Whereas I felt the opening story of the current series of “Doctor Who” bettered its predecessors, this year’s reworking of “The Unquiet Dead”, retitled “The Shakespeare Code”, seemed to lack the magic it was reassuringly denying. I wish Executive Producer Russell T Davies would break away from the formulaic “Doctor Who” he is regurgitating. He takes the first three episodes from his original run, jumbles them up just a bit, and dumps them straight back into place for each new season! What’s the point of having his entire team straining at the bit to produce something visually spectacular when all the ideas are old hat? It might have been more surprising, for example, if the witches had eventually turned out to actually be the Gelth, or their ancestors if we have to be so linear in a time-travel drama, trying to break through in an earlier period, with the revelation being the need for the involvement of a writer to achieve this. Hence the original participation of Dickens, and latterly the Bard; the reasoning being that creativity in the written idea can bring about the creation of life.

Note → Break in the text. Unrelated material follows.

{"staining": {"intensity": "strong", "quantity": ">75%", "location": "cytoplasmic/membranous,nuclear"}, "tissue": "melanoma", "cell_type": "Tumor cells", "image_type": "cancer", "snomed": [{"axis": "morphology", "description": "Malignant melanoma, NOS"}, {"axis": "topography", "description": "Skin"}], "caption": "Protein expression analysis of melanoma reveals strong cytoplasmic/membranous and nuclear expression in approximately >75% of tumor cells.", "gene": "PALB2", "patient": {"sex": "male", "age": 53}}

As it was, the biggest surprise of the second episode was the brief involvement of Donald Pleasence’s daughter Angela, at the story’s close, as Queen Elizabeth. I hadn’t heard about her casting and checked the closing credits to make sure I was right because I wondered, immediately, why an actress with her track record would agree to take on such a small part. She was Nigel Hawthorne’s wife, Susan Grantly, in “The Barchester Chronicles”, admittedly a quarter of a century ago, and the drug-addled Molly, mother of golden-haired Eppie, in “Silas Marner: The Weaver of Raveloe”, to name but two of her most memorable roles, and perhaps the most accomplished player in “The Shakespeare Code”! That’s not to take anything away from the two main guest stars. They were both on fine form though I thought Christina Cole the better of the two. That might simply be because she was the baddie, and got to chew the scenery, but Dean Lennox Kelly had most of the best lines, not surprisingly as they were nearly all written by a certain William Shakespeare!!

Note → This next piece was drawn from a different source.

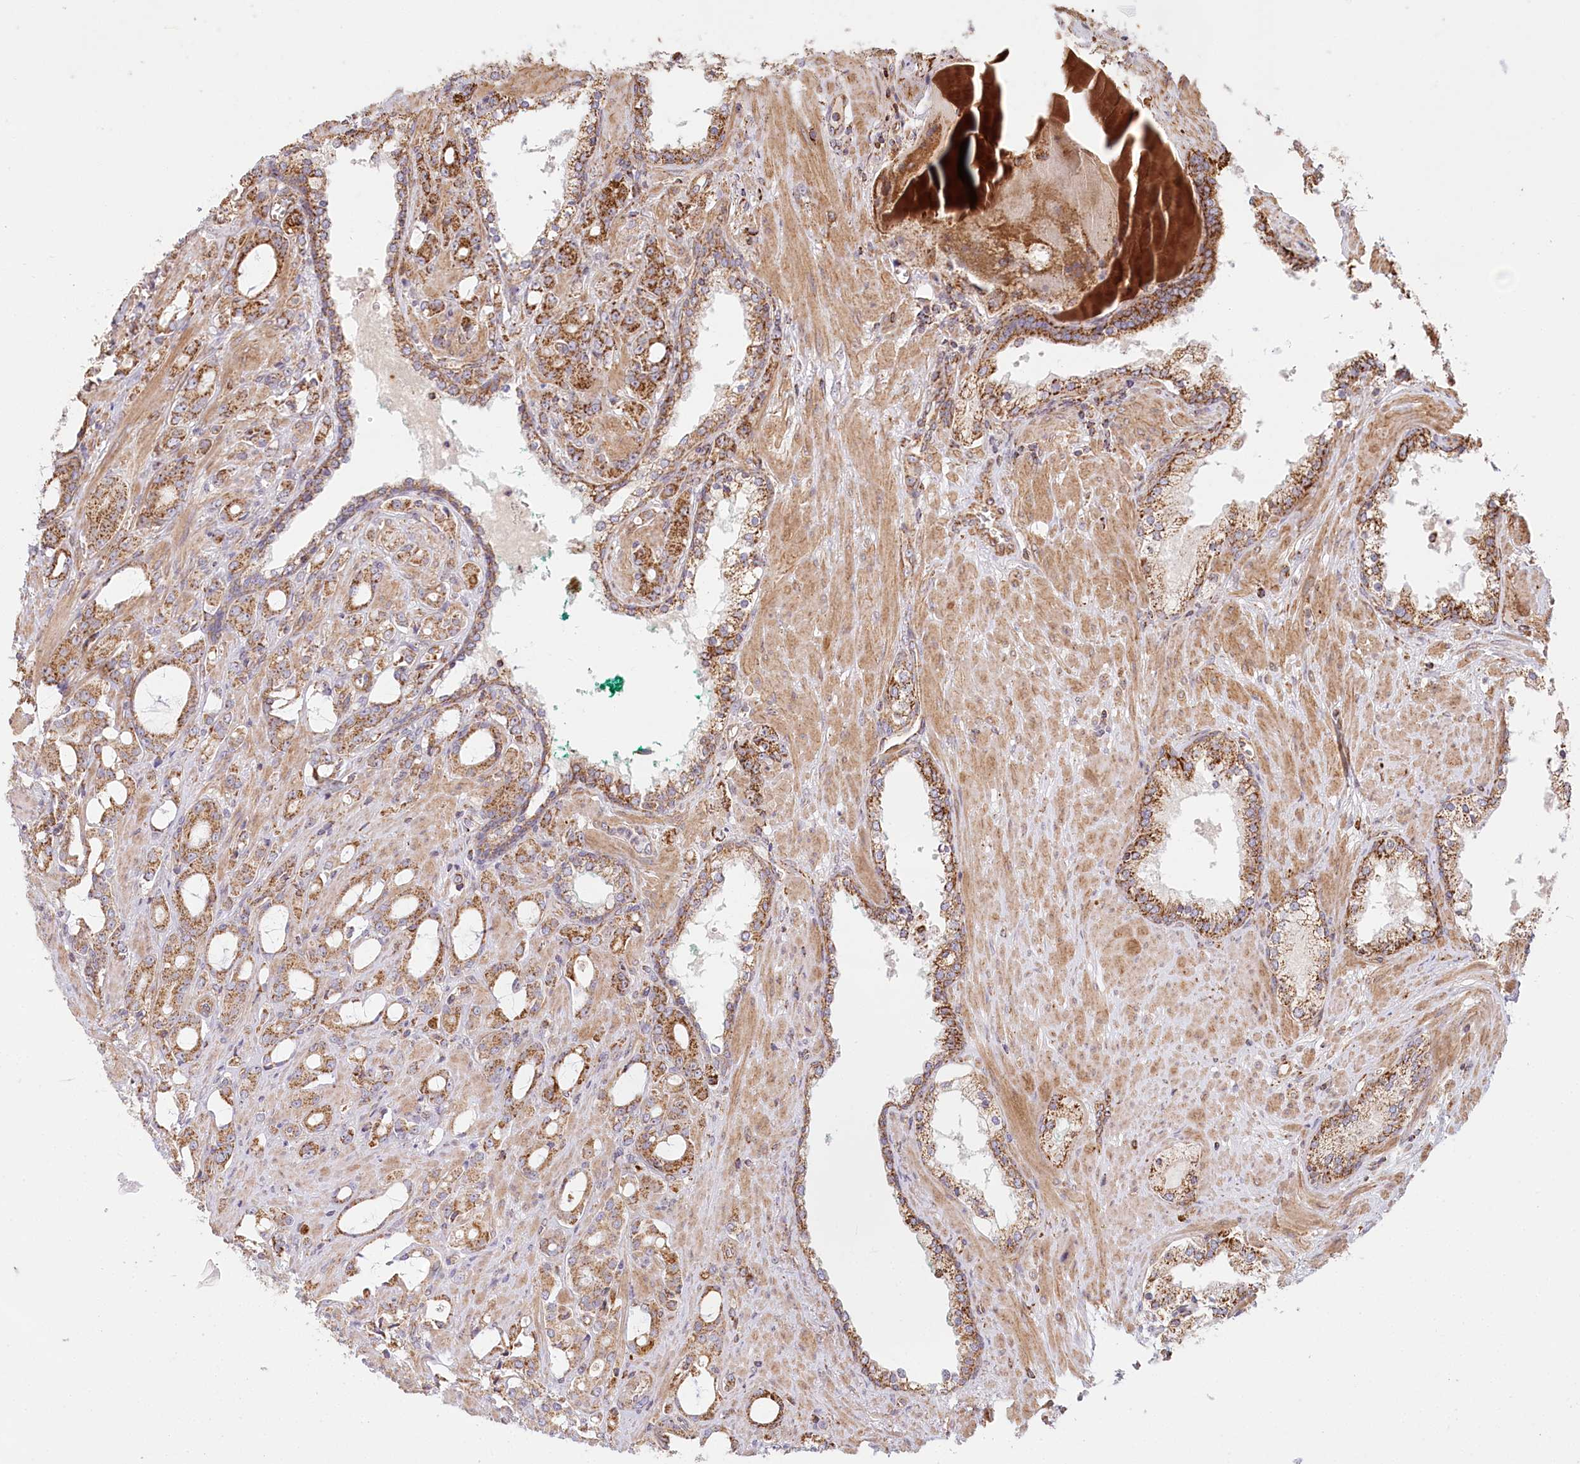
{"staining": {"intensity": "moderate", "quantity": ">75%", "location": "cytoplasmic/membranous"}, "tissue": "prostate cancer", "cell_type": "Tumor cells", "image_type": "cancer", "snomed": [{"axis": "morphology", "description": "Adenocarcinoma, High grade"}, {"axis": "topography", "description": "Prostate"}], "caption": "This photomicrograph reveals prostate cancer (adenocarcinoma (high-grade)) stained with immunohistochemistry (IHC) to label a protein in brown. The cytoplasmic/membranous of tumor cells show moderate positivity for the protein. Nuclei are counter-stained blue.", "gene": "UMPS", "patient": {"sex": "male", "age": 72}}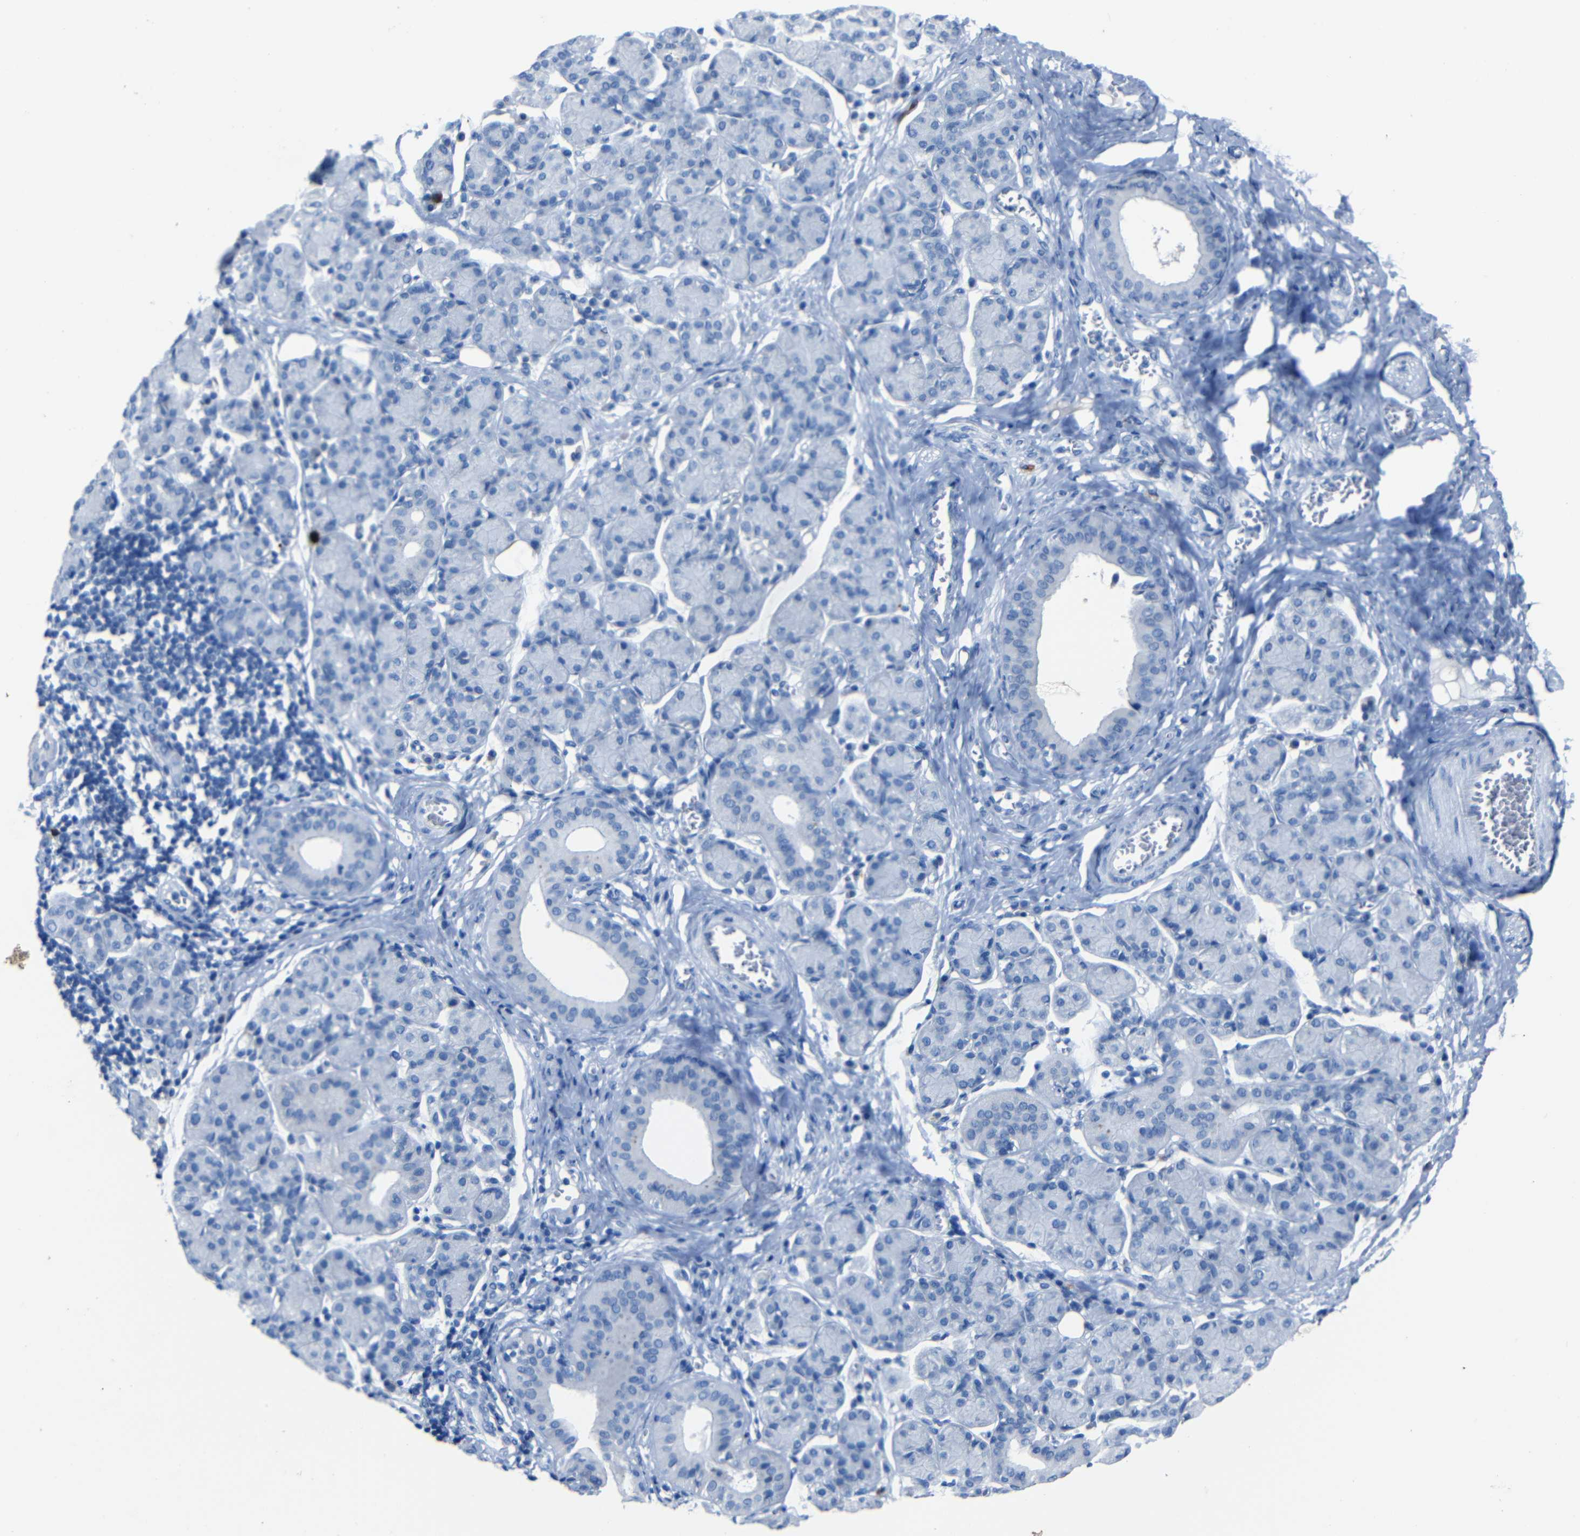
{"staining": {"intensity": "negative", "quantity": "none", "location": "none"}, "tissue": "salivary gland", "cell_type": "Glandular cells", "image_type": "normal", "snomed": [{"axis": "morphology", "description": "Normal tissue, NOS"}, {"axis": "morphology", "description": "Inflammation, NOS"}, {"axis": "topography", "description": "Lymph node"}, {"axis": "topography", "description": "Salivary gland"}], "caption": "Glandular cells are negative for brown protein staining in unremarkable salivary gland.", "gene": "CLDN11", "patient": {"sex": "male", "age": 3}}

The effect of Queen Elizabeth’s entrance and attitude, upon this viewer, was not dissimilar to that induced by Donna at the end of last season (continuing into the Christmas “special”). A silly woman in an even sillier frock giving the poor young Doc a piece of her mind and him the appearance of a harried man eager to scarper. Any serious intent was thus scuppered, undermined once again, in favour of a cheap laugh. It was the same last week with the shrill Annalise designed to hit the same raw nerve as Jackie. The government must love this programme’s recycling policy! What is it with RTD and this strange view he has of women? I reckon he only made this episode in order to have a few of the male extras in skirts down on film for posterity! You’re a bit late there Russell, me old chum, as John Nathan Turner’s beaten you to that one. Take a closer look at “Remembrance of the Daleks”.
A man drowning on dry land was done in the Jon Pertwee story “The Mind of Evil” whilst an arrow piercing the door of the TARDIS was last seen in “Silver Nemesis”! Then it was handled more evocatively and on a much smaller budget. Mr Davies has gone on record as saying this series is more of the same as his last two, only bigger. I think he said bigger and not better which is a shame as the two are definitely not the same thing. Different and smaller might’ve meant more interesting. In “Doctor Who Confidential”, immediately following “The Shakespeare Code” over on BBC Three, the evening’s episode was likened to a Hammer horror film. Which one, I wonder? All the ones I know are beautifully-gothic romances, strong in the fright department, and preferably with a music score by James Bernard. Vampires inspired by Mr Stoker with plenty of bite! Now, where’s my copy of “Taste the Blood of Dracula”?..!!